Author: George Orwell
Nineteen Eighty-Four is a dystopian novel, meaning that it looks at an awful but very possible world.
The book takes place after an atomic war has resulted in the world becoming three large superstates.
The plot follows Winston Smith, a worker in the Outer Party, a secondary level of government below the Inner Party and the mysterious ‘Big Brother’. Winston’s job is in the Minitrue Department, where he rewrites history to suit the party’s current thinking. Although Winston follows the party line, and believes much that it says, he also has doubts and secretly hates it. He keeps a book of thoughts that, if found, would result in him being executed.
As the story progresses, Winston hates and then falls in love with a free-spirited girl named Julia, whose attitude towards life makes him question Big Brother and authority. He meets others that also disagree with the Party. However, he and Julia are eventually captured by the ‘Thought Police’, who have been watching him for some time. Winston and Julia are then taken to be re-educated, a process of torture devised to make people faithful to Big Brother.
Orwell wrote the book as a satire on the Soviet Union’s propaganda machine, but it is often compared to other countries that have taken propaganda-led Totalitarianism, including China, and the dirtier methods used by any controlling authority.
Many of Orwell’s names for the tyrranical governmental departments and their practices are still used in common language today:
Big Brother = the top of the government that watches it citizens
The Thought Police = the police department whose job is to crush protest and keep people believing Big Brother’s ideas
Thought Crime = Thinking thoughts that go against those of authority, and being punished for it
The Ministry of Truth = the propaganda department that rewrites history
Room 101 = a place the Thought Police send people to face all their nightmares, thus helping them realise how great Big Brother is
Newspeak = a new language structure that has less vocabulary, meaning less chance for free thought
Doublethink = to be totally hypocritical, but to do so to protect the state, and then to accept the lies as the new truth (forgetting the original truth ever existed)
Other well-known ideas arising from the book are that of ‘Perpetual War’ (Big Brother’s idea of always having its people angry at a neighbouring country rather than Big Brother itself), the clocks striking thirteen (suggesting that Big Brother has even changed time to suit its needs), and the ability of Big Brother to make people and moments disappear from history.

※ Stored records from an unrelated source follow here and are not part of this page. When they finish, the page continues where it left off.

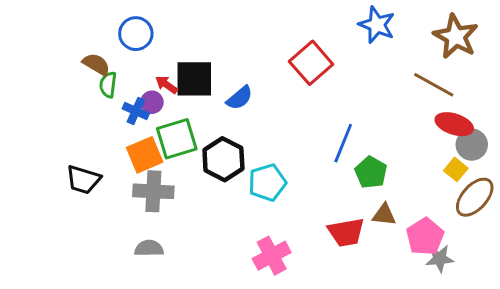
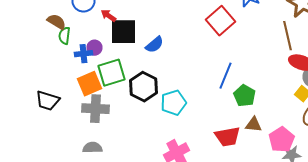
red square: (311, 63) -> (220, 21), moved
red arrow: (167, 85) -> (108, 16), moved
brown line: (434, 85) -> (288, 36), turned 48
blue cross: (136, 111) -> (84, 54), turned -30

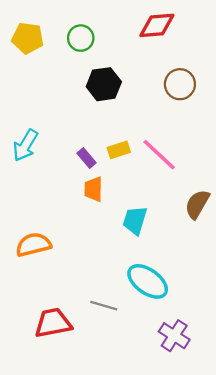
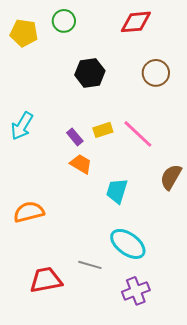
green circle: (81, 38) -> (64, 21), moved
orange trapezoid: (93, 189) -> (81, 164), turned 120
purple cross: (174, 336) -> (136, 291), moved, turned 36

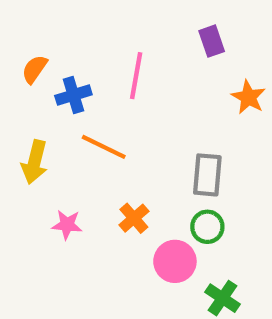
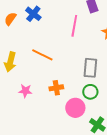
pink line: (136, 76) -> (74, 26), moved
blue cross: (73, 95) -> (33, 14), moved, turned -35
orange cross: (134, 218) -> (56, 88), turned 32

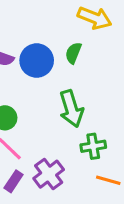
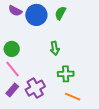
green arrow: (71, 109) -> (55, 48), size x0.6

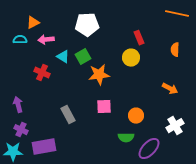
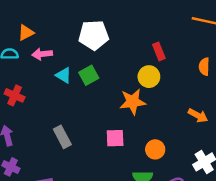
red cross: (42, 73) -> (15, 95), moved
orange star: (99, 75) -> (133, 102), moved
gray rectangle: (68, 115) -> (62, 137), moved

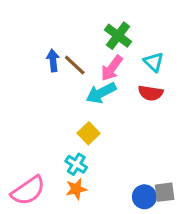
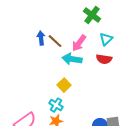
green cross: (118, 36) -> (92, 15), moved
cyan triangle: (154, 62) -> (106, 39), turned 32
cyan arrow: (101, 93) -> (72, 59), turned 36

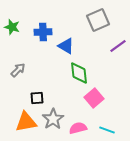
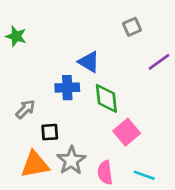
gray square: (98, 20) -> (132, 27), size x0.6
blue cross: (43, 32) -> (67, 88), moved
gray arrow: (18, 70) -> (25, 109), moved
pink semicircle: (78, 128) -> (105, 173), turned -84

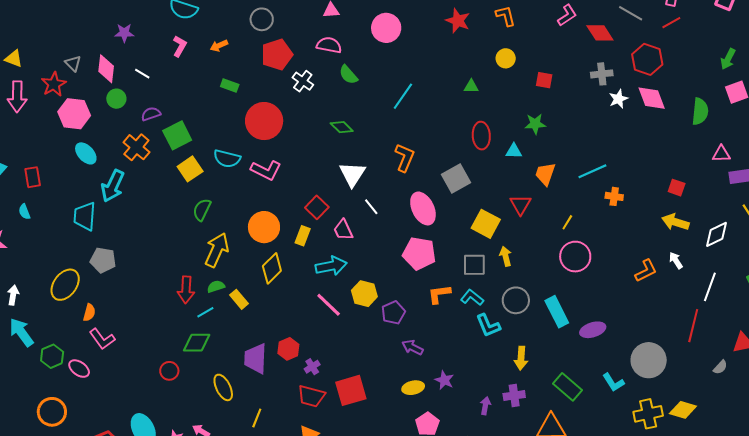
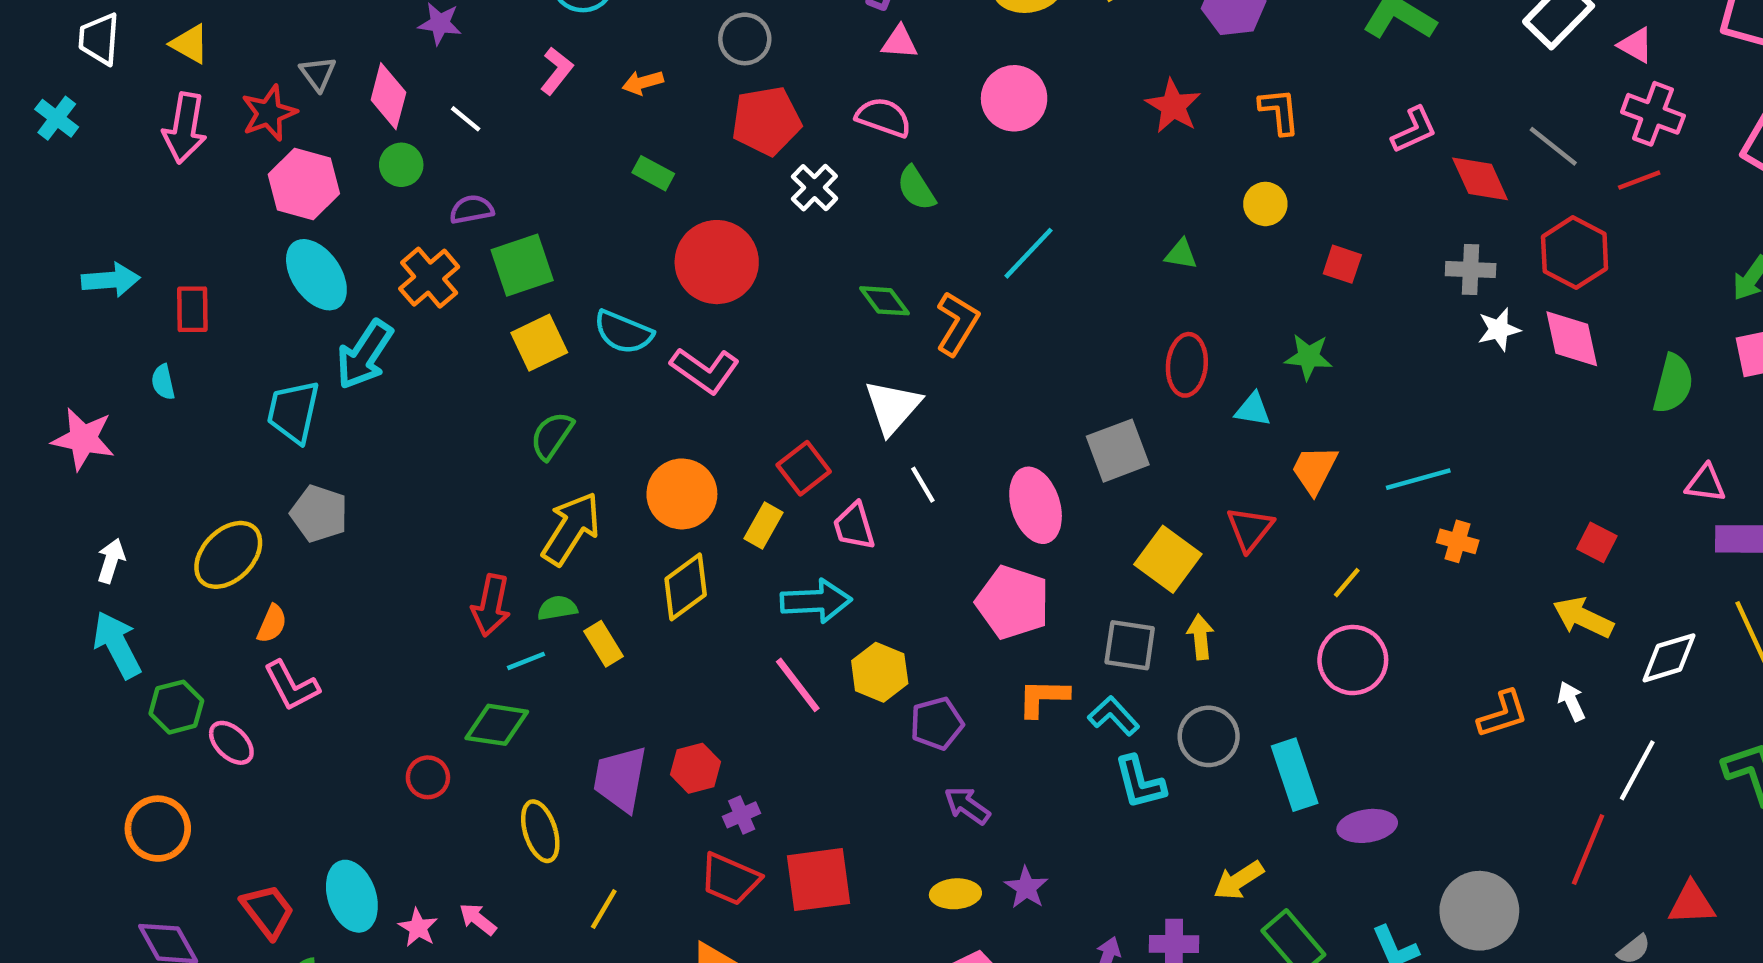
cyan ellipse: (86, 153) -> (316, 275), size x1.4
orange L-shape: (405, 158) -> (957, 323), moved
yellow arrow: (521, 358) -> (1239, 880), moved, turned 45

The US Supreme Court has referenced Nineteen Eighty-Four in refusing a US government plan to survey GPS systems without warrants, stating that to agree to such a plan would move the country closer to Orwell’s dystopian world.
It was a bright cold day in April, and the clocks were striking thirteen. Winston Smith, his chin nuzzled into his breast in an effort to escape the vile wind, slipped quickly through the glass doors of Victory Mansions, though not quickly enough to prevent a swirl of gritty dust from entering along with him.
The hallway smelt of boiled cabbage and old rag mats. At one end of it a coloured poster, too large for indoor display, had been tacked to the wall. It depicted simply an enormous face, more than a metre wide: the face of a man of about forty-five, with a heavy black moustache and ruggedly handsome features. Winston made for the stairs. It was no use trying the lift. Even at the best of times it was seldom working, and at present the electric current was cut off during daylight hours. It was part of the economy drive in preparation for Hate Week. The flat was seven flights up, and Winston, who was thirty-nine and had a varicose ulcer above his right ankle, went slowly, resting several times on the way. On each landing, opposite the lift-shaft, the poster with the enormous face gazed from the wall. It was one of those pictures which are so contrived that the eyes follow you about when you move. BIG BROTHER IS WATCHING YOU, the caption beneath it ran.
Nineteen Eighty-Four is consistently voted amongst the top books in the West.
The ability of the book to satirise the controlling practices of governments, one-party states and totalitarian regimes, has ensured it continues to be very popular and widely read, as these governments still exist.